A new report notes that under the leadership of House Speaker John Boehner, Republicans in the body “avoided being held responsible for an across-the-board tax increase” and “gave up substantially less revenue than Obama demanded” in the fight over the so-called “fiscal cliff.”

The so-called cliff was avoided with a holiday vote by the U.S. House to approve a plan that raises more than $600 billion in new taxes, cuts an insignificant $15 billion from spending and allows huge new budget increases to develop under Barack Obama’s spending.

The bill also allowed virtually every working family in America to face higher taxes – with the expiration of a Social Security tax holiday – but didn’t rise to the trillion-dollar-plus tax hike that Obama originally advocated.

Boehner, however, isn’t getting credit for much, if anything, of the strategy by Republicans facing a Democratic White House and a Democratic Senate.

As of this afternoon, participants in an unscientific poll on the Drudge Report were rejecting Boehner as a future speaker of the House by a more than 6-1 margin.

There were 269,001 votes against him and 40,516 in favor, an 85 percent to 15 percent margin.

Drudge posted the headline “Your Turn! … John Boehner for Speaker of the House?”

Speculation about Boehner’s future as speaker grew when the second-ranking Republican in the House, Eric Cantor, openly opposed Boehner’s vote for the fiscal cliff deal.

The U.K.’s Guardian reported that conservatives in the House already were chafing under Boehner’s leadership. Last month, four “independent-minded fiscal conservations” – Justin Amash of Michigan, Tim Huelskamp of Kansas, Walter Jones of North Carolina and David Schweikert of Arizona – were purged from their preferred committee assignments for opposing party leadership.
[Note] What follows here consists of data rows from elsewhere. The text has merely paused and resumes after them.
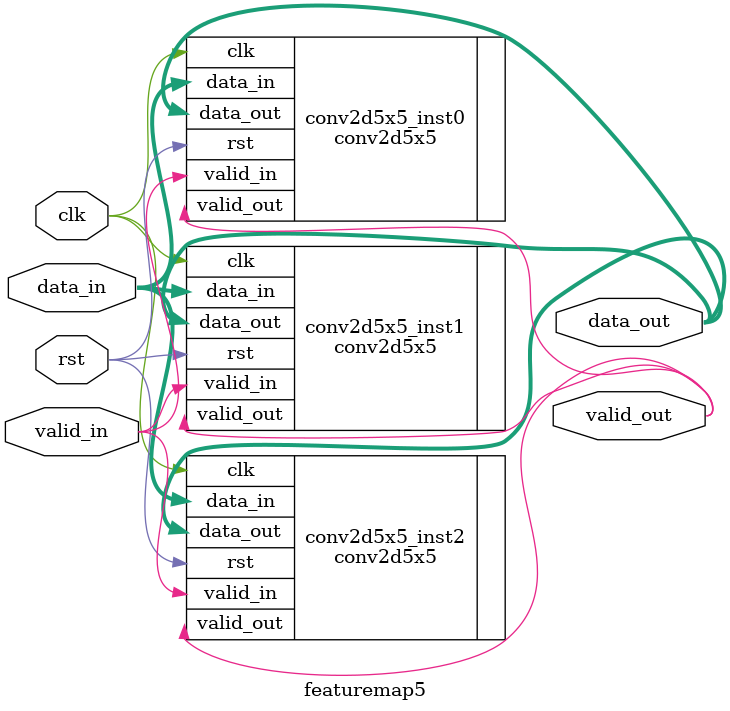
<source format=v>
module featuremap5(
	input clk,
	input rst,

	input [DATA_WIDTH - 1:0] data_in,
	input valid_in,

	output [DATA_WIDTH - 1:0] data_out,
	output valid_out
);
	parameter DATA_WIDTH = 24;
conv2d5x5 #(
	.w0(-0.058393024),
	.w1(-0.07127947),
	.w2(0.07297034),
	.w3(-0.039839964),
	.w4(0.009093379),
	.w5(-0.082046755),
	.w6(0.021941064),
	.w7(-0.06185163),
	.w8(0.0626271),
	.w9(0.06897338),
	.w10(0.0036860881),
	.w11(-0.06048919),
	.w12(0.050356697),
	.w13(0.028401606),
	.w14(-0.06634381),
	.w15(0.014039069),
	.w16(0.06187217),
	.w17(-0.032866564),
	.w18(0.10097026),
	.w19(-0.0963859),
	.w20(0.054610018),
	.w21(-0.015189708),
	.w22(-0.085940495),
	.w23(0.012705135),
	.w24(-0.054090522),
)
conv2d5x5_inst0(
	.clk(clk),
	.rst(rst),
	.data_in(data_in),
	.valid_in(valid_in),
	.data_out(data_out),
	.valid_out(valid_out)
);

conv2d5x5 #(
	.w0(0.07298946),
	.w1(-0.01703108),
	.w2(0.023676898),
	.w3(-0.09230157),
	.w4(0.00067356776),
	.w5(0.09050067),
	.w6(0.09166917),
	.w7(0.081440926),
	.w8(-0.057747222),
	.w9(0.06597457),
	.w10(0.014583218),
	.w11(-0.050342023),
	.w12(0.013515308),
	.w13(-0.042615518),
	.w14(-0.043676645),
	.w15(0.06191707),
	.w16(0.07896075),
	.w17(-0.041479446),
	.w18(0.08239445),
	.w19(0.07581005),
	.w20(-0.021595161),
	.w21(0.055300035),
	.w22(0.05140209),
	.w23(-0.041977316),
	.w24(-0.05799761),
)
conv2d5x5_inst1(
	.clk(clk),
	.rst(rst),
	.data_in(data_in),
	.valid_in(valid_in),
	.data_out(data_out),
	.valid_out(valid_out)
);

conv2d5x5 #(
	.w0(-0.056461904),
	.w1(-0.058077544),
	.w2(-0.1102135),
	.w3(-0.060196184),
	.w4(0.08889998),
	.w5(0.01830983),
	.w6(0.06912394),
	.w7(0.11020274),
	.w8(0.055222344),
	.w9(0.06954146),
	.w10(-0.07017576),
	.w11(-0.060108982),
	.w12(0.082147546),
	.w13(-0.1097425),
	.w14(-0.08761996),
	.w15(-0.022140274),
	.w16(-0.041516073),
	.w17(-0.08650845),
	.w18(0.07713073),
	.w19(0.06086254),
	.w20(0.027619349),
	.w21(-0.04943694),
	.w22(0.07145305),
	.w23(0.066404216),
	.w24(-0.07310724),
)
conv2d5x5_inst2(
	.clk(clk),
	.rst(rst),
	.data_in(data_in),
	.valid_in(valid_in),
	.data_out(data_out),
	.valid_out(valid_out)
);

endmodule
</source>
Though denied in public, the report said the word was that “scorecards” were used to rid the leadership of those who didn’t toe the line closely enough. Then came the move by conservatives to defeat Boehner’s alternative “Plan B” bill to address the fiscal cliff.

Meanwhile, according to the report, “Cantor had tried to establish himself as the right flank of the debt ceiling negotiations in the summer of 2011, famously irritating the president. But many conservatives regarded this as ambition talking more than principle. When the majority leader said out loud what most Republicans were thinking about the fiscal cliff bill, however, there was admiration.

“Could Cantor make a move? The conditions are there, but an exhausted Republican caucus may ultimately flinch from a change at such an uncertain time. And if Cantor doesn’t run, it’s hard to see anyone else mustering the votes to oust Boehner,” the report said.

The GOP lost much of its leverage when Obama was chosen for a second term, because it had been hoping to lead a surge of spending cuts as a new GOP president was installed.

“It hasn’t been pretty and it hasn’t yielded significant conservative reforms, but Boehner has averted government shutdowns, a default, and the fiscal cliff under seemingly impossible odds. House Republicans live to fight another day, possibly as soon as the next debt ceiling extension. All that has to count for something,” the Guardian opined.